Methods: Plasma concentrations of CP-I were measured from clinical DDI or single ascending dose studies to assess the OATP1B inhibition for portfolio drug candidates, as well as known OATP1B inhibitors, rifampin and gemfibrozil. PBPK models for the portfolio drug candidates were developed, and the default model files of rifampin, gemfibrozil, and CP-I were used. Simulations were performed using Simcyp™ V23. The predicted and observed relative exposure changes, specifically the maximum concentration ratio (Cmax R) and area under the curve ratio (AUCR) of CP-I following administration of drug candidates or OATP1B inhibitors, were compared and assessed against Guest criteria. Sensitivity analyses were conducted on the in vitro Ki values of the drug candidates to determine the extent of reduction required to capture the clinically observed ratios.

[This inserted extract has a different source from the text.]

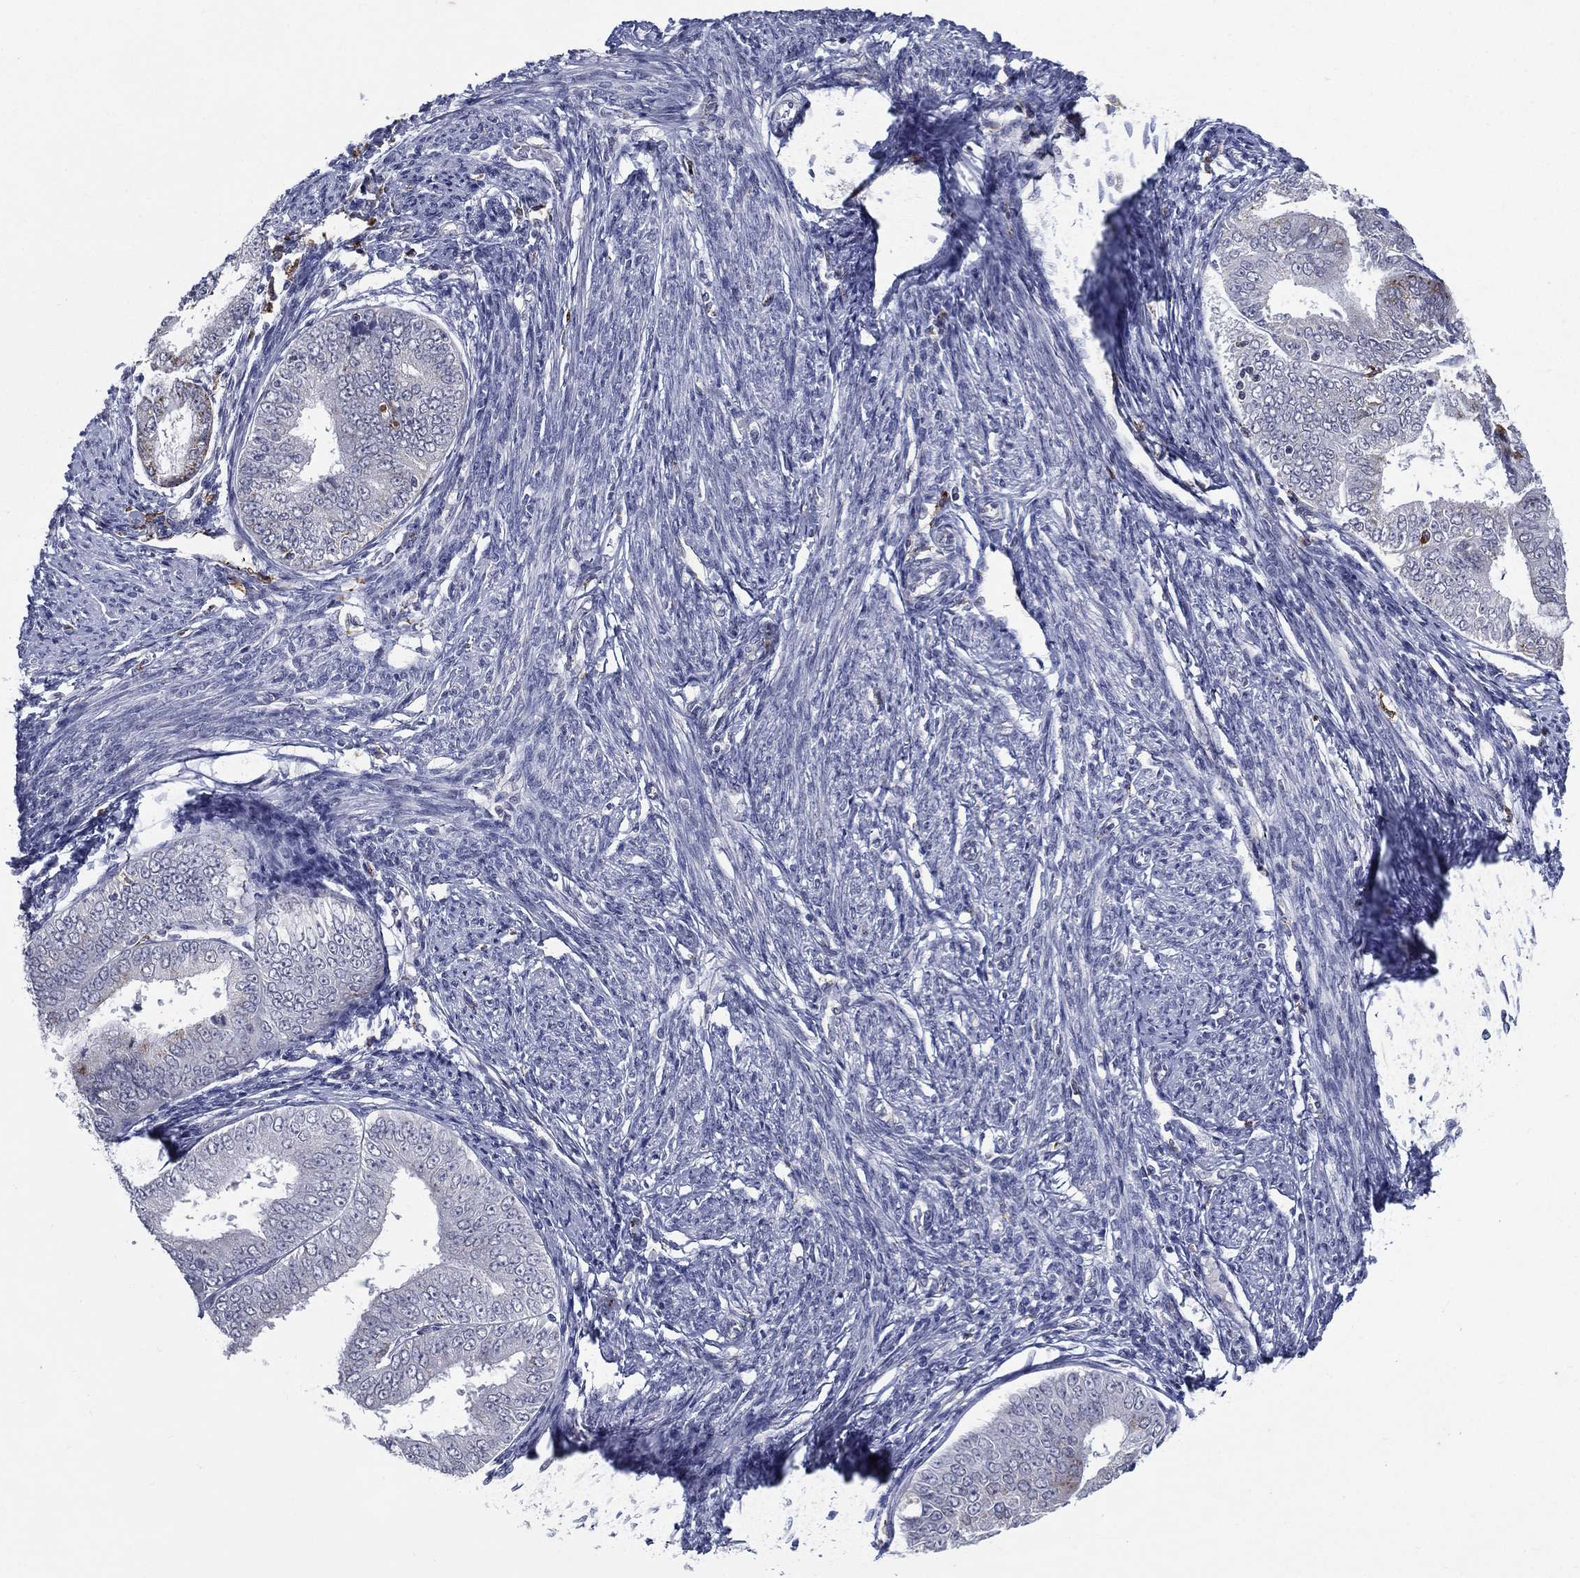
{"staining": {"intensity": "negative", "quantity": "none", "location": "none"}, "tissue": "endometrial cancer", "cell_type": "Tumor cells", "image_type": "cancer", "snomed": [{"axis": "morphology", "description": "Adenocarcinoma, NOS"}, {"axis": "topography", "description": "Endometrium"}], "caption": "This is an immunohistochemistry (IHC) histopathology image of adenocarcinoma (endometrial). There is no staining in tumor cells.", "gene": "EVI2B", "patient": {"sex": "female", "age": 63}}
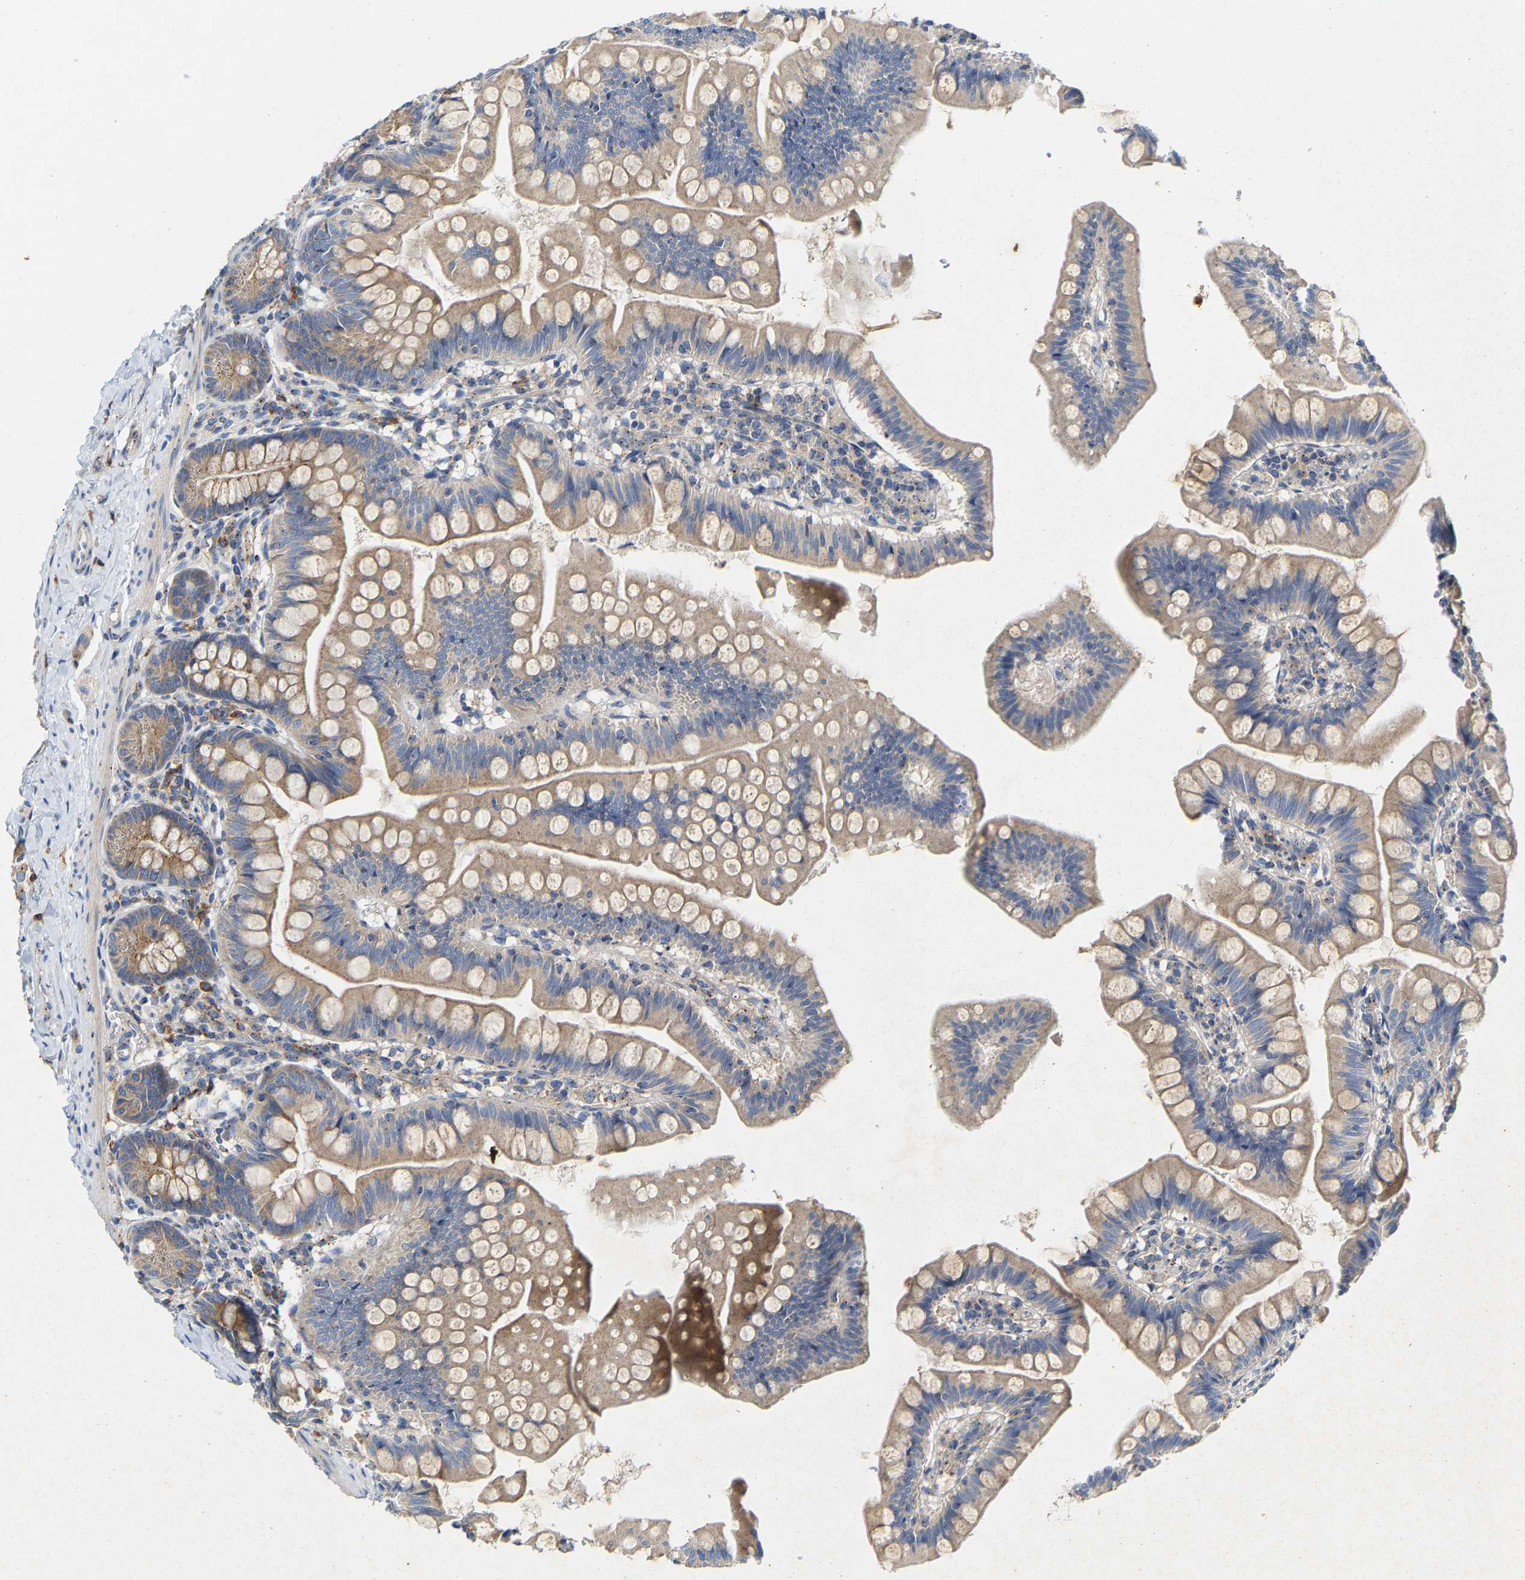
{"staining": {"intensity": "weak", "quantity": ">75%", "location": "cytoplasmic/membranous"}, "tissue": "small intestine", "cell_type": "Glandular cells", "image_type": "normal", "snomed": [{"axis": "morphology", "description": "Normal tissue, NOS"}, {"axis": "topography", "description": "Small intestine"}], "caption": "Small intestine stained with immunohistochemistry (IHC) shows weak cytoplasmic/membranous expression in about >75% of glandular cells.", "gene": "PCNT", "patient": {"sex": "male", "age": 7}}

Results: Case 1: simulated CP-I profiles closely matched clinical data, capturing the significant increase following rifampin administration. The predicted Cmax ratio (4.2) aligned well with the observed 414% increase from baseline. Case 2: Following gemfibrozil administration, CP-I exposure was elevated. The model predicted geometric mean ratios of Cmax and AUC0-16hr of 1.68 and 1.41, and compared favorably with observed values of 1.32 and 1.32, respectively. Case 3: No dose-dependent CP-I increase was observed across the tested doses of investigational Drug A. To evidence CP-I clinical changes, at least 50-fold reduction in the in vitro Ki value was required. The totality of data from clinical observation, PBPK simulation and in vitro information suggested that Drug A did not inhibit OATP1B1 at the clinically relevant doses. Case 4: Drug B showed potential to inhibit breast cancer resistance protein (BCRP) and OATP1B1 in vitro, while rosuvastatin exposure was doubled when coadministered with Drug B in the clinical study. PBPK simulation predicted a slight increase in CP-I level, however, this contrasted with the observed AUCR of 0.77 for CP-I following Drug B administration, indicating that the increased rosuvastatin exposure was primarily due to BCRP inhibition rather than hepatic OATP1B inhibition.
Conclusions: The CP-I PBPK model in Simcyp™ V23 reasonably described observed CP-I exposure changes following administration of various portfolio drug candidates or known OATP1B inhibitors. These findings support the utility of CP-I as an endogenous biomarker for OATP1B activity and highlight the potential of PBPK modeling approaches in facilitating a mechanistic understanding of complex drug-drug interactions during drug development.